Azerbaijan has repeatedly said it will not agree to a ceasefire until Armenia withdraws its troops, a line reiterated Tuesday by Foreign Minister Jeyhun Bayramov who added: "We will be fighting until the end."
'Fighting until the end'
As Azerbaijan heard supportive rhetoric from its loyal patron Turkey on Tuesday, Pashinyan said he was confident that his country's longtime backer Russia would rally if fighting escalated.
Christian-majority Armenia is in a military alliance of former Soviet states led by Moscow, which has a permanent base in the country, but Russia has shown no appetite for military escalation.
Pashinyan told AFP he was sure Russia would come to Armenia's defence if necessary and that "Russia will uphold its treaty obligations".
On Tuesday, Azerbaijan's defence ministry and Karabakh's foreign ministry both said fighting was continuing on several fronts on Tuesday.
During a call with Iranian leader Hassan Rouhani, Azerbaijani President Ilham Aliyev claimed his forces had captured territory bordering Iran and planned soon to set up border posts and deploy frontier troops.
Both sides continued to claim to have inflicted heavy losses in manpower and equipment, and to accuse each of other of targeting civilian areas.
The conflict has expanded in the last few days with the shelling of big cities, including the regional capital Stepanakert and Azerbaijan's second-largest city, Ganja.
Azerbaijan's defence ministry claimed the separatists had incurred major losses and been forced to retreat.
It said its forces had destroyed an ammunition depot near Stepanakert as well as rocket launchers and artillery.
The two sides have reported a total of 286 deaths since the fighting erupted, including 46 civilians -- but the real total is expected to be much higher.
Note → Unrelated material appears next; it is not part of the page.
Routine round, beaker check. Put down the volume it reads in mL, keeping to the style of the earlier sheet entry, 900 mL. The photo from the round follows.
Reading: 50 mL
Most of the confirmed deaths are from the Armenian side, which has reported 240 fatalities among separatist fighters. Azerbaijan is not releasing any figures on its military deaths.
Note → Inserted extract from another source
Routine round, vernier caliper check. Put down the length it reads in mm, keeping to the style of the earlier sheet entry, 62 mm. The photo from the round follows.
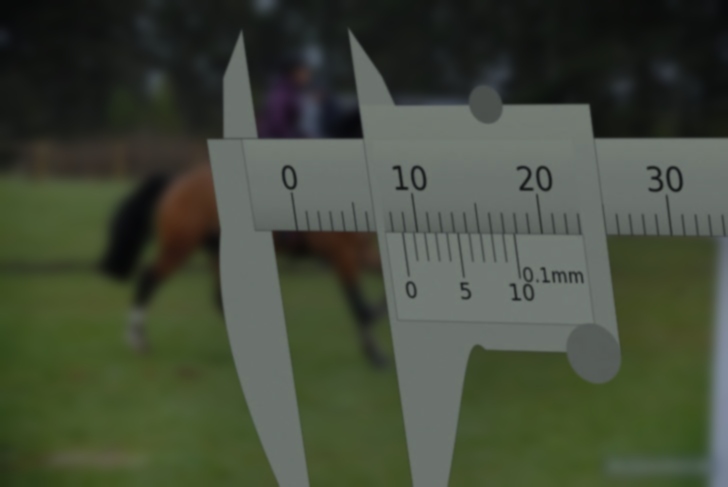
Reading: 8.8 mm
Turkey is a loyal ally of Azerbaijan, a fellow Muslim and Turkic country, and has been accused of dispatching mercenaries from Syria and Libya to join the fighting.
Moscow and leaders in several Western capitals have condemned the reported deployment of foreign fighters via Turkey and urged Ankara to work instead towards a political settlement to the fighting.
The director of Russia's Foreign Intelligence Service, Sergei Naryshkin, said that fighters from terror groups including Al-Qaeda-linked Jabhat al-Nusra were fighting in Karabakh while the Kremlin said the situation was deteriorating.
"People are still getting killed, which is absolutely unacceptable," Russian President Vladimir Putin's spokesman Dmitry Peskov said.
Karabakh's declaration of independence from Azerbaijan during the collapse of the Soviet Union sparked a war in the early 1990s that claimed 30,000 lives.
Talks to resolve the conflict -- mediated by Russia, the United States and France -- have made little progress since a 1994 ceasefire agreement.